Inflation Still a Concern
Despite the improved outlook, inflation remains one of Nigeria’s biggest macroeconomic hurdles. The IMF expects average consumer prices to fall from 31.4% in 2024 to 23% in 2025, and further to 22% in 2026, reflecting gradual disinflation amid persistent food and energy price pressures.
Nigeria’s current account surplus is projected to narrow from 6.8% of GDP in 2024 to 5.7% in 2025, and 3.6% in 2026, as rising imports offset gains from oil exports.
The Fund said the forecasts also reflect Nigeria’s recent GDP rebasing, with 2019 adopted as the new base year — expanding official GDP by more than 40% through the inclusion of underreported sectors such as the digital economy, informal agriculture, and modular refining.

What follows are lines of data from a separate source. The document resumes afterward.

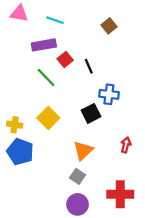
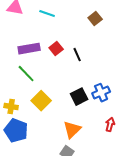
purple rectangle: (44, 45) -> (29, 49), moved
green line: (46, 78) -> (26, 74), moved
blue cross: (109, 94) -> (101, 93), moved, turned -30

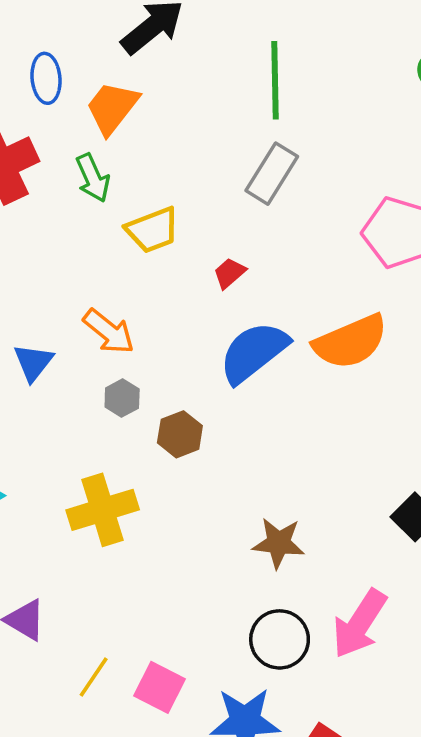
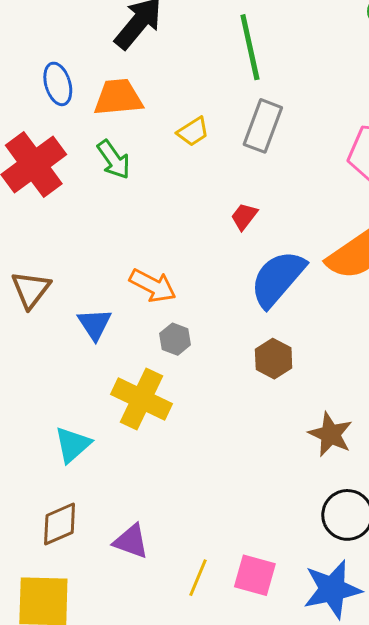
orange trapezoid: (112, 108) -> (118, 97), turned 58
yellow trapezoid: (153, 230) -> (193, 132), moved, size x0.7
brown hexagon: (180, 434) -> (274, 359), moved
yellow cross: (103, 510) -> (142, 399), moved, turned -36
brown star: (279, 543) -> (330, 434), turned 30

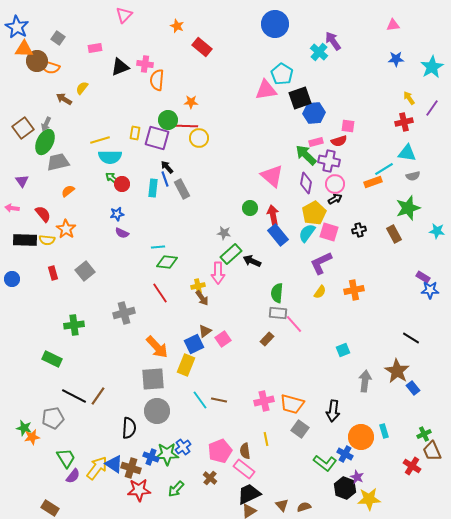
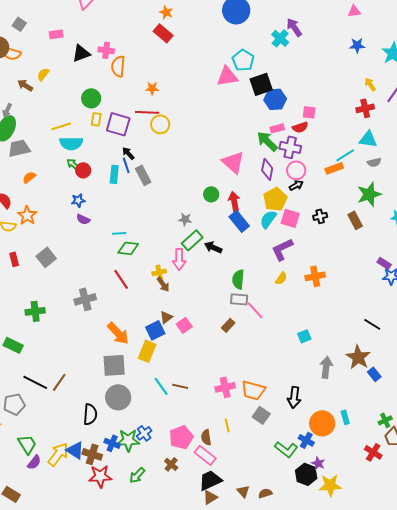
orange star: (177, 26) -> (166, 12), moved
green circle: (168, 120) -> (91, 98), moved

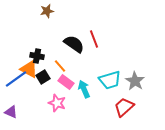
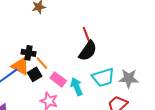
black semicircle: (74, 44) -> (88, 51), moved, turned 90
orange line: (60, 66) -> (42, 63), moved
gray star: (135, 81) -> (129, 78), turned -30

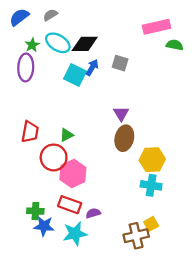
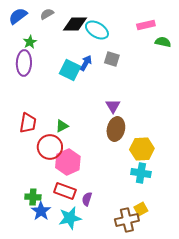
pink rectangle: (156, 27) -> (146, 25), size x0.7
cyan ellipse: (58, 43) -> (97, 30), moved
black diamond: (85, 44) -> (75, 24), moved
purple semicircle: (93, 213) -> (87, 199), turned -56
blue star: (44, 226) -> (41, 211), turned 30

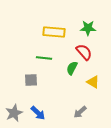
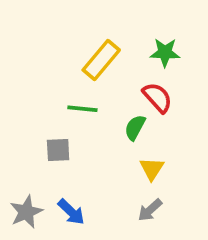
yellow rectangle: (54, 32) -> (101, 60), turned -55
yellow triangle: (93, 82) -> (152, 169), moved, turned 32

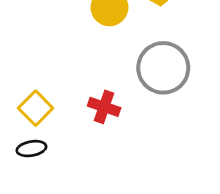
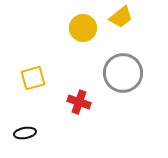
yellow square: (36, 108) -> (33, 78), moved, turned 30

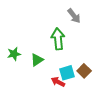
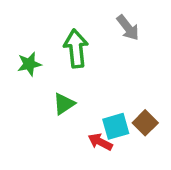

Sustaining Reforms for Inclusive Growth
Speaking at the press briefing on the WEO, Denz Igan, Division Chief at the IMF’s Research Department, said the revision reflects “reduced uncertainty and Nigeria’s limited exposure to U.S. tariffs,” alongside a more stable exchange rate and improving financial conditions.
“Since July, we’ve seen stronger investor confidence, exchange rate appreciation, and higher hydrocarbon output due to improved security in producing areas,” Igan explained.
However, the IMF urged Nigeria to maintain fiscal discipline, strengthen institutional frameworks, and accelerate reforms to ensure long-term stability and inclusive growth.
“In such an environment, deepening structural reforms, improving debt transparency, and mobilizing domestic revenue through effective tax measures are essential to unlocking the region’s economic potential,” Igan said.